Show every line from the data below that includes "Nicotină".

━━━

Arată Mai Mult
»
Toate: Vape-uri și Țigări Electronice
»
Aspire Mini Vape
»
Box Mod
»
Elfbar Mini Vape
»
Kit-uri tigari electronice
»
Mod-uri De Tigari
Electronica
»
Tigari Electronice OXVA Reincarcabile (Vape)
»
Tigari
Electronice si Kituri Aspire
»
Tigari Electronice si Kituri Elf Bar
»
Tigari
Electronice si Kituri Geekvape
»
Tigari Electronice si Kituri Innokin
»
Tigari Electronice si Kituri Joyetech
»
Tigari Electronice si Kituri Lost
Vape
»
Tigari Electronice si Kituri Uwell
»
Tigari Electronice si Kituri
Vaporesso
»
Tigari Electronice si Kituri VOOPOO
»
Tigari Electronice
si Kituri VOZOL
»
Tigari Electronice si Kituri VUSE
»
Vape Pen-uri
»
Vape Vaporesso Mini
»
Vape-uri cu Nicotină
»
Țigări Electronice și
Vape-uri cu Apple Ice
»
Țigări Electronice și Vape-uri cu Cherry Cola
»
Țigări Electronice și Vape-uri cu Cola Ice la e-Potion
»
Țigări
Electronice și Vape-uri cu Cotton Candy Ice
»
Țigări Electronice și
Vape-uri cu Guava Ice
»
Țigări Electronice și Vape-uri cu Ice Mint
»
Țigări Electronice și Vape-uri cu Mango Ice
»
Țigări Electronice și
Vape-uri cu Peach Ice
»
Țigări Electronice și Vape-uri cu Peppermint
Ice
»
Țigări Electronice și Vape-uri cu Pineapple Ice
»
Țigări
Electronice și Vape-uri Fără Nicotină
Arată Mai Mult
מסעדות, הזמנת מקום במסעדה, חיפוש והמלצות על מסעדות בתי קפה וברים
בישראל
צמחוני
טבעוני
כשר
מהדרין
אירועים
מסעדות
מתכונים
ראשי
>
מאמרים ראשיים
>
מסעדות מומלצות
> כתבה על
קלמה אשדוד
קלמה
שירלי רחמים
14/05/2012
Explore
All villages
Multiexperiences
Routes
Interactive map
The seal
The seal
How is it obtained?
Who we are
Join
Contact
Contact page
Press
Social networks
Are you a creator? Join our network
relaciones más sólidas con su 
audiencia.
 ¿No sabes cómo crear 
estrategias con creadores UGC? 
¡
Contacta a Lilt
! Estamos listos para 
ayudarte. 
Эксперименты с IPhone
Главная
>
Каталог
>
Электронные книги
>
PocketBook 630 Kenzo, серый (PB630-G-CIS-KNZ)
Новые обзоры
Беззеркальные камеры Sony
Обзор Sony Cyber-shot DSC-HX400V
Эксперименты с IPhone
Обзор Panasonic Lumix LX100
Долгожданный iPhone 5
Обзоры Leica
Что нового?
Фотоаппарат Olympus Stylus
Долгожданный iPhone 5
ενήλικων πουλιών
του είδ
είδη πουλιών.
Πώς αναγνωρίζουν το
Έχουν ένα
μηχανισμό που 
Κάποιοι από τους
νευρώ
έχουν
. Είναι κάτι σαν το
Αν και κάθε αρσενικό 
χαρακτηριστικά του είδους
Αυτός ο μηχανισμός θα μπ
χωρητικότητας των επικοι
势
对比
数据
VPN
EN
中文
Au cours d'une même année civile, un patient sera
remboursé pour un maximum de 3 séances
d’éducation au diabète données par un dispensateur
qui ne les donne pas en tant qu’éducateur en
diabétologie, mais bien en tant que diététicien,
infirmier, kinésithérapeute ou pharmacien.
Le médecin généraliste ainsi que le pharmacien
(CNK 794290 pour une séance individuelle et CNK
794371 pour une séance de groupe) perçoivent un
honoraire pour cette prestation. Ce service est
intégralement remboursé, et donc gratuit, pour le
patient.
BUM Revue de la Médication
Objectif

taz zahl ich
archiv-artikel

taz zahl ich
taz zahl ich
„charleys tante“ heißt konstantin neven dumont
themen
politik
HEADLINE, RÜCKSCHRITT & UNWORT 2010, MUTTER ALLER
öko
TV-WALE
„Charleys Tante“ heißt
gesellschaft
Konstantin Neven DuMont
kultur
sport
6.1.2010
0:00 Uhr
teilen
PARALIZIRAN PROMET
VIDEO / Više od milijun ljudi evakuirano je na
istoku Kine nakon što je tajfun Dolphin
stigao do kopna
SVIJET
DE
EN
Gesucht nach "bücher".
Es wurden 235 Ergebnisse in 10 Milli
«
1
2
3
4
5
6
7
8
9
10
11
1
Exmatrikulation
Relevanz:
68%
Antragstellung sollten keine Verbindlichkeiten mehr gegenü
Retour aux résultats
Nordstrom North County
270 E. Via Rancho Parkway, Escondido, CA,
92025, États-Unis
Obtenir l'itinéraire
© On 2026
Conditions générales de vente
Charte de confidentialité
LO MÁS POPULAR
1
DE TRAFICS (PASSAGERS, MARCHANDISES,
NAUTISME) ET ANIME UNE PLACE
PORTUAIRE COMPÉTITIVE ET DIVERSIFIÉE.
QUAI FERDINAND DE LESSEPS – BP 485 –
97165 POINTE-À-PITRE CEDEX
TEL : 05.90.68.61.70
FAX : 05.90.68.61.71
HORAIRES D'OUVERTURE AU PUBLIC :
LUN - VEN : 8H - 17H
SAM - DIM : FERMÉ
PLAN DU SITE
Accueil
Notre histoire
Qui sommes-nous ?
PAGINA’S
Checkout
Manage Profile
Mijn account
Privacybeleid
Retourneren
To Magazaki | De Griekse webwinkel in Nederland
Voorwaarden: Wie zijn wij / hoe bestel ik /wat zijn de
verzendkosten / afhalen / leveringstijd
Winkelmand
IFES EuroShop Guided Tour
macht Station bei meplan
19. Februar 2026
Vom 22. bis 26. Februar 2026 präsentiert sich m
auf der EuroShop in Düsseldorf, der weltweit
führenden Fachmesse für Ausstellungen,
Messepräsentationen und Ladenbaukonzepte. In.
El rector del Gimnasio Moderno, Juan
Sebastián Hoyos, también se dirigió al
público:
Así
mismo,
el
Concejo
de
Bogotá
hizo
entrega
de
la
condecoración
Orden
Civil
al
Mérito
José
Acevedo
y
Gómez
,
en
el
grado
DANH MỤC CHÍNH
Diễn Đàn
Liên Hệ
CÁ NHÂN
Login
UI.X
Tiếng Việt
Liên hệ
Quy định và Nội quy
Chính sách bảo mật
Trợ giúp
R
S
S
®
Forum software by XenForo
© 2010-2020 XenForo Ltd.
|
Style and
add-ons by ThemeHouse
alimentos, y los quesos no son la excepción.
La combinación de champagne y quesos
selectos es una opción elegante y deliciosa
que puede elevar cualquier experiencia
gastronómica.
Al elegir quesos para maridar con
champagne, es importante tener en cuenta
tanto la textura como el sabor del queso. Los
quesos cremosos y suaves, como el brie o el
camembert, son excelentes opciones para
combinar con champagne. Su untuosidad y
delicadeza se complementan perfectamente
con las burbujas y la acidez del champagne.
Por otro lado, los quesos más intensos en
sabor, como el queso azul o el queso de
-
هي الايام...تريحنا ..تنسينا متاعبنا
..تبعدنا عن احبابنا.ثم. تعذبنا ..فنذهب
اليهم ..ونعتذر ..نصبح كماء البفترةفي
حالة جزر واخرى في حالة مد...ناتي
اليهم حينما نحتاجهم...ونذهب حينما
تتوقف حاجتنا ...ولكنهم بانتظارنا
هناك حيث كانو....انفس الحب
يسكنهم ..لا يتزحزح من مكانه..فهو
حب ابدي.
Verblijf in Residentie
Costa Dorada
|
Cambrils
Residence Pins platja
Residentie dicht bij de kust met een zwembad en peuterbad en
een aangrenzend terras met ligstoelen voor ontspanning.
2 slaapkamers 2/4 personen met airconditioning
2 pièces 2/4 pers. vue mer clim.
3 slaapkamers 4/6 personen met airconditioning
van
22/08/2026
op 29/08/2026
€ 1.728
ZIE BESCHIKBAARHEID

━━━

Exercise solution –
Vape-uri cu Nicotină
Electronice și Vape-uri Fără Nicotină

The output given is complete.